Build and Deployment Process

Project components
Building the libraries from local source
Building the libraries and the docker image
- Building the deployment artifacts zip
- Running installation for the new created build
Building the project using Azure DevOps pipelines
Updates and deployment of individual components
1. Updating app releases version over existing deployment
2. Deploying individual components
  
  a. Deploying Azure DataFactory entities
  
  b. Deploying the Watercooler docker image
  
  c. Deploying jars, python scripts and python scripts to Azure Databricks cluster
Test environment

Project components

The watercooler components are:

the AppService code (mainly scala and javascript code)
- built into a docker image
the ADF (Azure DataFactory) components (pipelines, datasets, linked services, triggers etc) which orchestrate the offline processing of data
- ARM template in a json file named pipelines.json
the ADB (Azure Databricks) Spark jobs (scala code) processing source data
- built into jars
common scala code used by both app service code and ADB jobs
- maven module which gets shaded into the jars and into the docker image
the ADB pyspark jobs processing source data
- python scripts delivered as they are
the docker image used for the Watercooler AppService
- needs to be uploaded to a docker repository (Azure Container Registry is recommended) from where it can be accessed by the deployment script, and the App Service
the project artifacts zip: containing the necessary jars,scripts and ARM templates

Building the libraries from local source:

Install JDK 1.8
- for example, to install the OpenJDK, follow the appropriate installation steps from https://openjdk.java.net/install/ or https://github.com/AdoptOpenJDK/openjdk8-upstream-binaries/releases/tag/jdk8u292-b10 (take the latest zip build), or search online for a more detailed installation guide, matching your OS
  - for Oracle jdk more help can be found here: https://java.com/en/download/help/download_options.html
  - for Open jdk more help can be found here: https://openjdk.java.net/install/
- required to build, develop and run the project's JVM based components (the AppService code and ADB scala spark jobs)
- set $JAVA_HOME variable with the location of the JDK installation path (Observation: for windows set JAVA_HOME in the System Environment Variables; also add %JAVA_HOME%\bin to PATH)
Install latest Maven 3 version
- download the latest maven 3 binary distribution archive from https://maven.apache.org/download.cgi
- installation steps: https://maven.apache.org/install.html
- required to build, develop and run the project's JVM based components (the AppService code and ADB scala spark jobs)

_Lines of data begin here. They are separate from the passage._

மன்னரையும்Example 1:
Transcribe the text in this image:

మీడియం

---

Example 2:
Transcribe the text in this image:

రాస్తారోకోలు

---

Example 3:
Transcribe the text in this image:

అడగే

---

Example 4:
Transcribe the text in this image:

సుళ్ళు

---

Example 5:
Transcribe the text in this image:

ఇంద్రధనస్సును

Building the libraries and the docker image:

NOTE: For developing the application, only macOS/Linux based systems were used.
Building the application is possible from Windows systems (using Powershell, not the command-line interpreter), however solid knowledge of your development environment and of the differences between Windows/Unix systems is required. Some adaptations of the provided instructions might be required as well, as well as some additional steps during deployment.

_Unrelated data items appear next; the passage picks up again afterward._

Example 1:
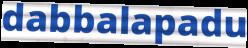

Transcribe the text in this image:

dabbalapadu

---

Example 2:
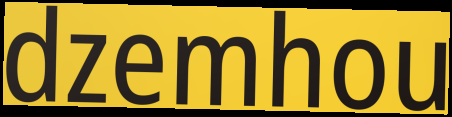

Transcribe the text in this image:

dzemhou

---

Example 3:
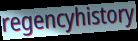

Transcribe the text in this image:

regencyhistory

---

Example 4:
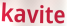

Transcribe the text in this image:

kavite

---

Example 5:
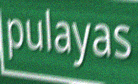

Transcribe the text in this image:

pulayas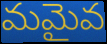
మమైవ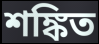
শঙ্কিত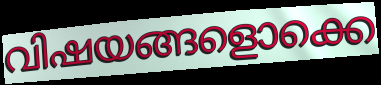
വിഷയങ്ങളൊക്കെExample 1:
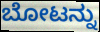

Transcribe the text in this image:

Observation: if you are on windows and you encounter issues running ./prepare_artifacts.sh than it is mandatory to do one of the following:

either download git-scm from http://git-scm.com/download/win and use git-bash to run the script that will prepare the artifacts

either run sed -i 's/\r$//' install.sh as specified in the ./azure/README.md; (however sed as a command, cannot be executed only from git-bash or cygwin)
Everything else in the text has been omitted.